• Requirement
Please print exactly the lines from the line containing "focal_35mm: 66" through the end of the data, no more, and keep pictures out of the copy.

• Records to use
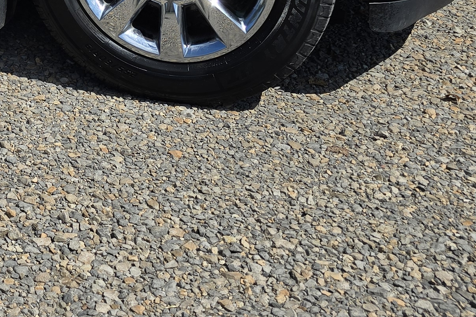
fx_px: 1044
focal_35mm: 79
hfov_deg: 23.0
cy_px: -242
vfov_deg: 15.1
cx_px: -131
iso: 12
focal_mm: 6.3
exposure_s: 1/1369
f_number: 1.7
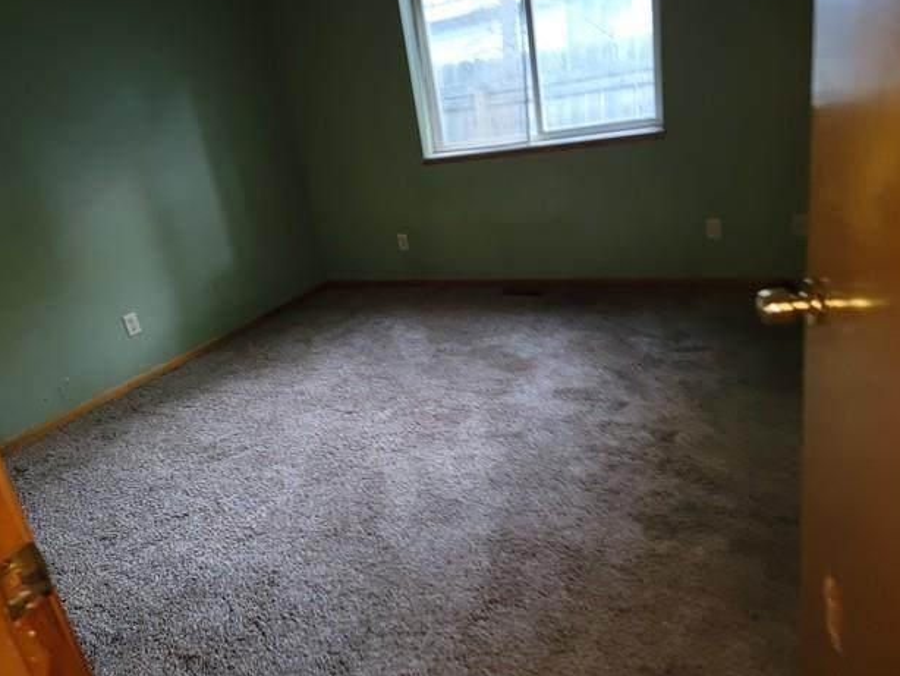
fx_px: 650
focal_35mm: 25
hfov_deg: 69.4
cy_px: 328
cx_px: 444
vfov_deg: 54.9
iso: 250
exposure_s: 1/8.27
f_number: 1.8
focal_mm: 6.7
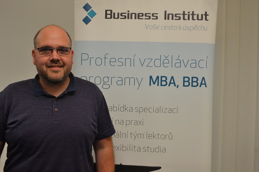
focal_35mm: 39
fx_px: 280
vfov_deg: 34.2
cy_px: 86
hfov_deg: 49.6
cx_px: 130
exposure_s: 1/25
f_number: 4.2
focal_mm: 26
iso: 400
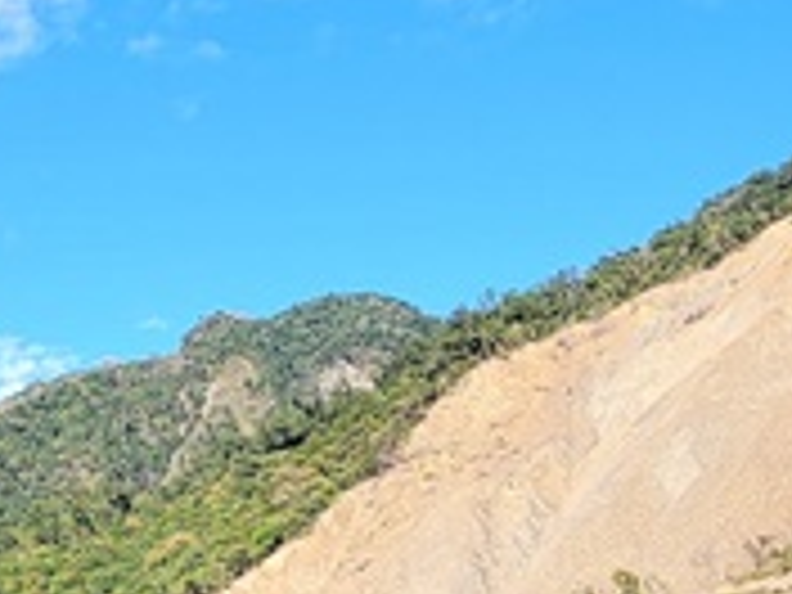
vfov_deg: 19.3
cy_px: 594
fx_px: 1693
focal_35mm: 74
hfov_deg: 25.9
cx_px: 166
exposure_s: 1/744
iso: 50
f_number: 2.2
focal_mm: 2.2
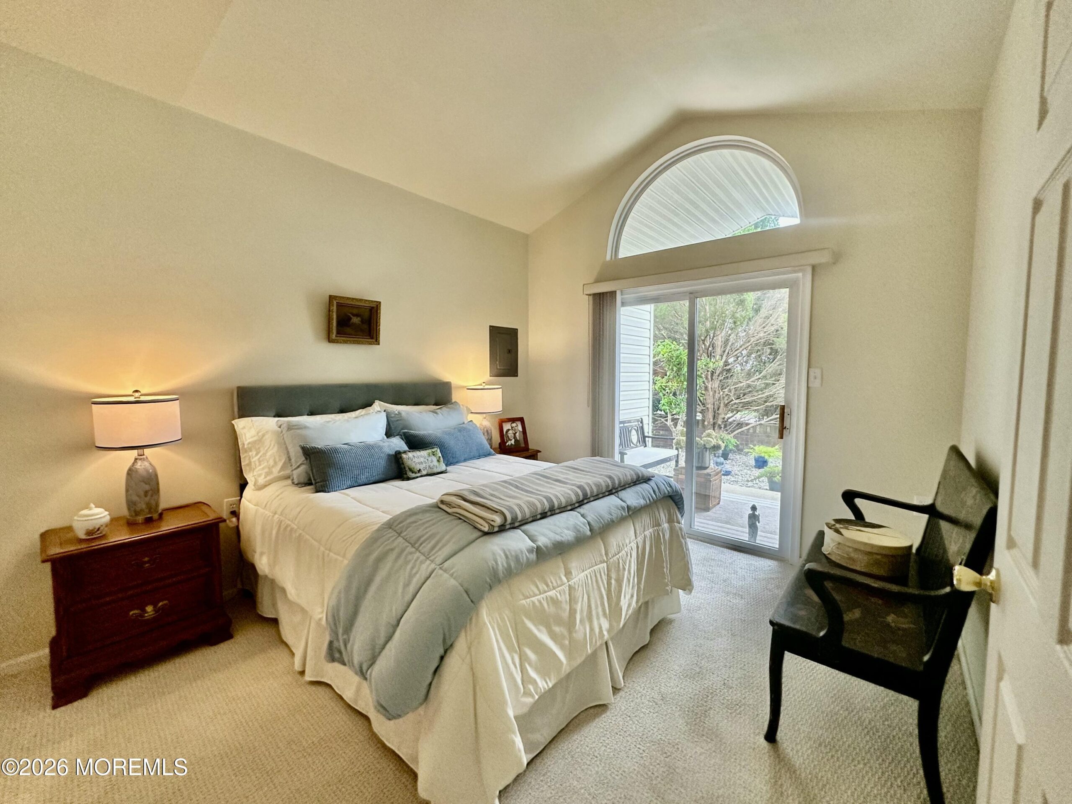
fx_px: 434
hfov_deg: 102.1
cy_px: 402
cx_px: 536
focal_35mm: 14
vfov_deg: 85.7
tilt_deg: -2.4
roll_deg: +0.2
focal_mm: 2.22
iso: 250
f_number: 2.2
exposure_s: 1/120
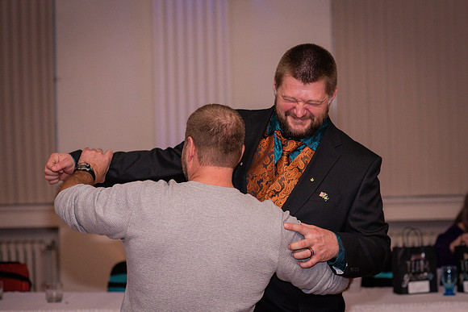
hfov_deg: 19.3
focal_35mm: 106
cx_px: 291
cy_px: 118
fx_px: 1376
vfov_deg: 12.9
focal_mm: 85
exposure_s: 1/125
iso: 640
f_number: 3.2
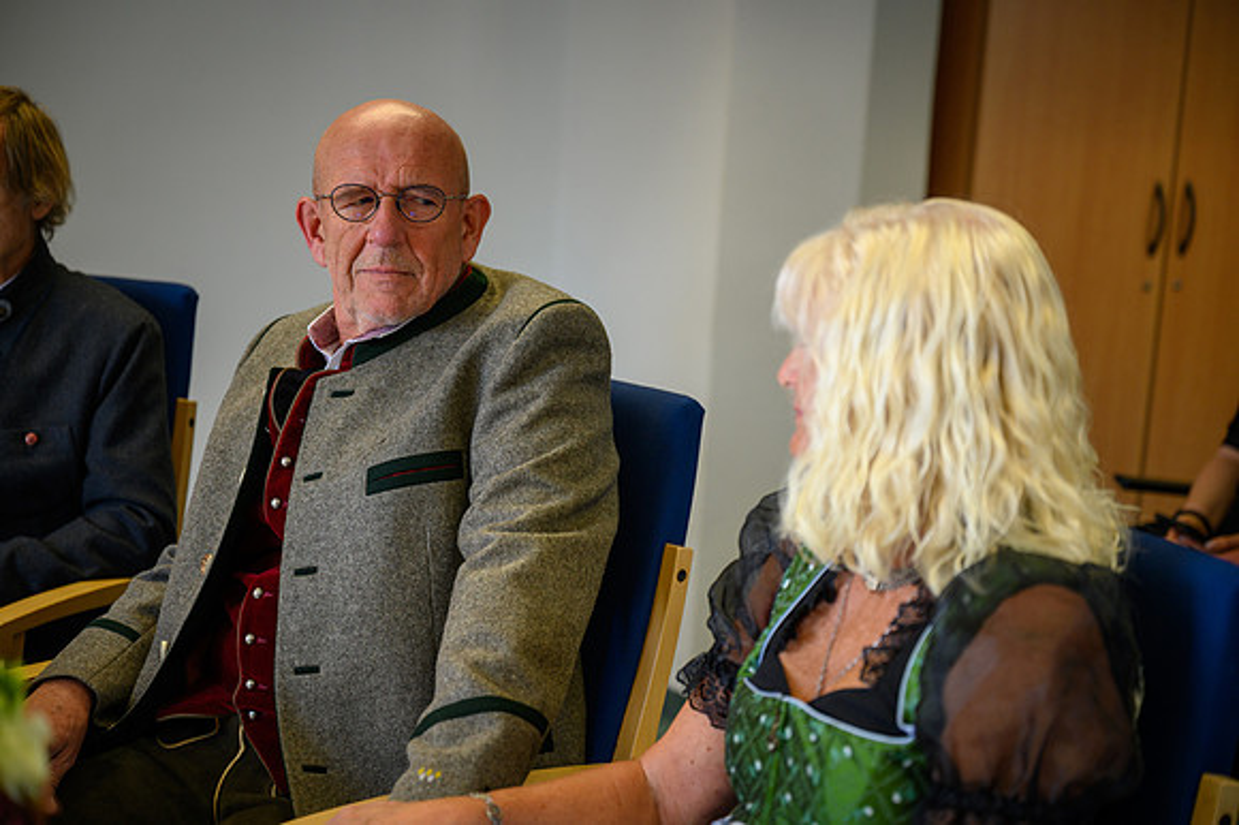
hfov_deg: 30.5
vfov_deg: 20.6
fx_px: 2270
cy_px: 412
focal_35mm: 66
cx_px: 620
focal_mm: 66
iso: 500
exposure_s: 1/400
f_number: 2.8
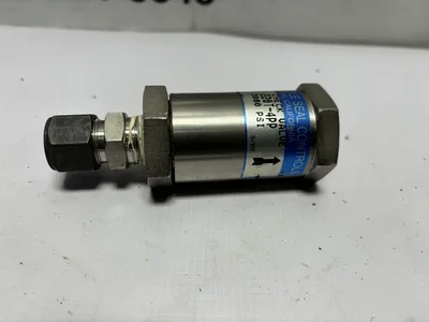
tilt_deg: -42.0
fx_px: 322
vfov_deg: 53.1
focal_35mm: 26
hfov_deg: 67.3
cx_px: 214
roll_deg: -5.3
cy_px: 161
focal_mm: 5.96
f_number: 1.6
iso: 50
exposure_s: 1/517
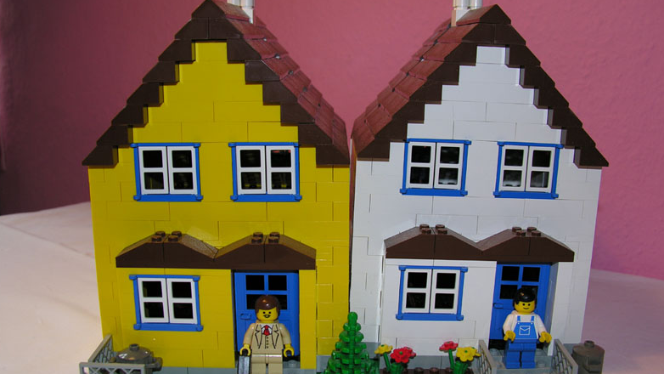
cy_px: 211
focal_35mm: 39
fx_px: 687
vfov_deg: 30.4
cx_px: 327
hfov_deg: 51.6
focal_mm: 8.9
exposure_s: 1/60.1
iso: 50
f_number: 2.8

• Written response
focal_35mm: 66
cx_px: 620
focal_mm: 66
iso: 500
exposure_s: 1/400
f_number: 2.8
tilt_deg: -42.0
fx_px: 322
vfov_deg: 53.1
focal_35mm: 26
hfov_deg: 67.3
cx_px: 214
roll_deg: -5.3
cy_px: 161
focal_mm: 5.96
f_number: 1.6
iso: 50
exposure_s: 1/517
cy_px: 211
focal_35mm: 39
fx_px: 687
vfov_deg: 30.4
cx_px: 327
hfov_deg: 51.6
focal_mm: 8.9
exposure_s: 1/60.1
iso: 50
f_number: 2.8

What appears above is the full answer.